A unit of Deutsche Bank AG has agreed to pay $11.5 million to settle a Nevada probe if its role in funding subprime mortgages
A unit of Deutsche Bank AG has agreed to pay $11.5 million to settle a Nevada probe if its role in funding subprime mortgages, according to a Reuters report.
The mortgages in question were provided by other lenders, but funded, bought and securitized by Deutsche Bank unit DB Structured Products Inc. from 2004 to 2007, according to Reuters.
Nevada Attorney General Catherine Masto alleged that the other lenders misled borrowers about the loans’ interest rates or added high-risk features regardless of the borrower’s ability to repay – and that Deutsche Bank knew about the misleading practices when it funded the loans.
Deutsche Bank would neither admit nor deny the allegations, Reuters reported. However, the bank did agree to review any future loans it helps finance in the state of Nevada for similar issues.
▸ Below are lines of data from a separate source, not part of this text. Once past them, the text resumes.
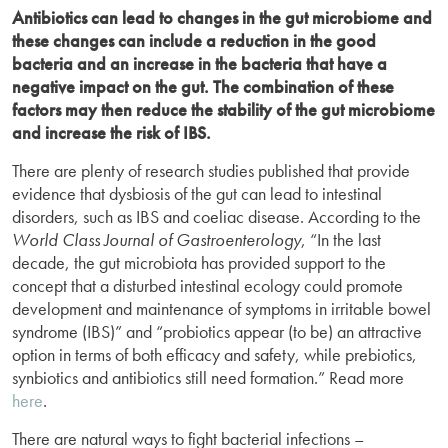
Antibiotics can lead to changes in the gut microbiome and
these changes can include a reduction in the good
bacteria and an increase in the bacteria that have a
negative impact on the gut. The combination of these
factors may then reduce the stability of the gut microbiome
and increase the risk of IBS.
There are plenty of research studies published that provide
evidence that dysbiosis of the gut can lead to intestinal
disorders, such as IBS and coeliac disease. According to the
World Class Journal of Gastroenterology
, “In the last
decade, the gut microbiota has provided support to the
concept that a disturbed intestinal ecology could promote
development and maintenance of symptoms in irritable bowel
syndrome (IBS)” and “probiotics appear (to be) an attractive
option in terms of both efficacy and safety, while prebiotics,
synbiotics and antibiotics still need formation.” Read more
here
.
There are natural ways to fight bacterial infections –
Masto said the money from the settlement will be used to cover the costs of the investigation and repay some of the affected borrowers.
“I remain committed to enforcing Nevada's laws against the players -- including those on Wall Street -- that contributed to and profited from mortgage lending and sales practices that misled Nevada consumers into loans that they did not understand and could not repay,” she said in a statement.
Nevada – which was one of the hardest hit states during the housing crisis – has also been among the most aggressive in going after financial institutions that engaged in risky lending practices, Reuters reported. In the last two years, the state has sued units of Royal Bank of Scotland and Morgan Stanley, which settled for $42 million and $40 million, respectively.